The building — and the history — destroyed at 70 Mulberry

The Museum of Chinese in America has lost tens of thousands of artifacts in the fire that ripped through 70 Mulberry on Thursday night — in fact, everything. It was their main depository for their collections — all save the displays at the museum two streets over at 215 Centre. The Times has the full story, and TribecaMom sent over these pictures of the building as firefighters continued to work on the building after the initial blaze.

The city has said there is significant interior structural damage to the building, estimating that no one will be allowed back in for three weeks. And after the building was doused by firefighters, there’s little hope that anything can be saved — museum officials are assuming everything was soaked with water. Nine firefighters were injured, but none seriously, along with the one man in the building at the time of the fire.

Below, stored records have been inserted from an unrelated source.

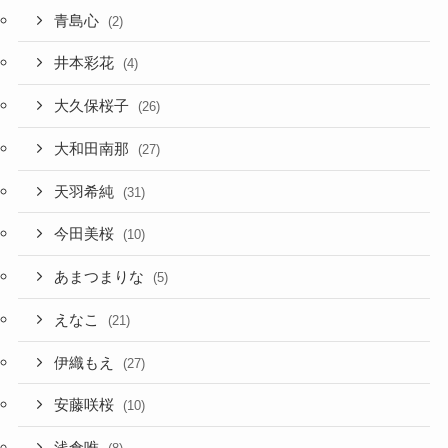
青島心
(2)
井本彩花
(4)
大久保桜子
(26)
大和田南那
(27)
天羽希純
(31)
今田美桜
(10)
あまつまりな
(5)
えなこ
(21)
伊織もえ
(27)
安藤咲桜
(10)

The museum began in 1980 as the New York Chinatown History Project, founded by historian John Kuo Wei Tchen and community resident/activist Charles Lai. It was created to develop a better understanding of the Chinese American history and community and to respond to the concern that the memories and experiences of aging older generations would disappear without a collection, especially since not many other historical institutions made that part of American history a priority. The collection at 70 Mulberry had 85,000 pieces, including many from local families documenting their immigration stories. Of those, about half were digitized, but many, such as traditional wedding dresses from the early 1900s known as cheongsam, live only in the analog world.

 

4 Comments

  1. That’s a tragic loss not just to the Chinese American community, but as part of the whole history of immigration in America as well.

  2. Very sad. This should be a lesson for all large and small/starting museums and NFPs to document it’s collections from the very inception.

  3. NY Times: “After the Fire, a Chinatown Museum Sifts Through What Survived”

    “Families are celebrating hundreds of boxes of heirlooms that were unloaded from the scorched interior of 70 Mulberry Street. […] The vast majority of the archives were retrieved from the wreckage, but it is too soon to tell how much can be preserved during the monthslong process. Here are some artifacts that did survive.”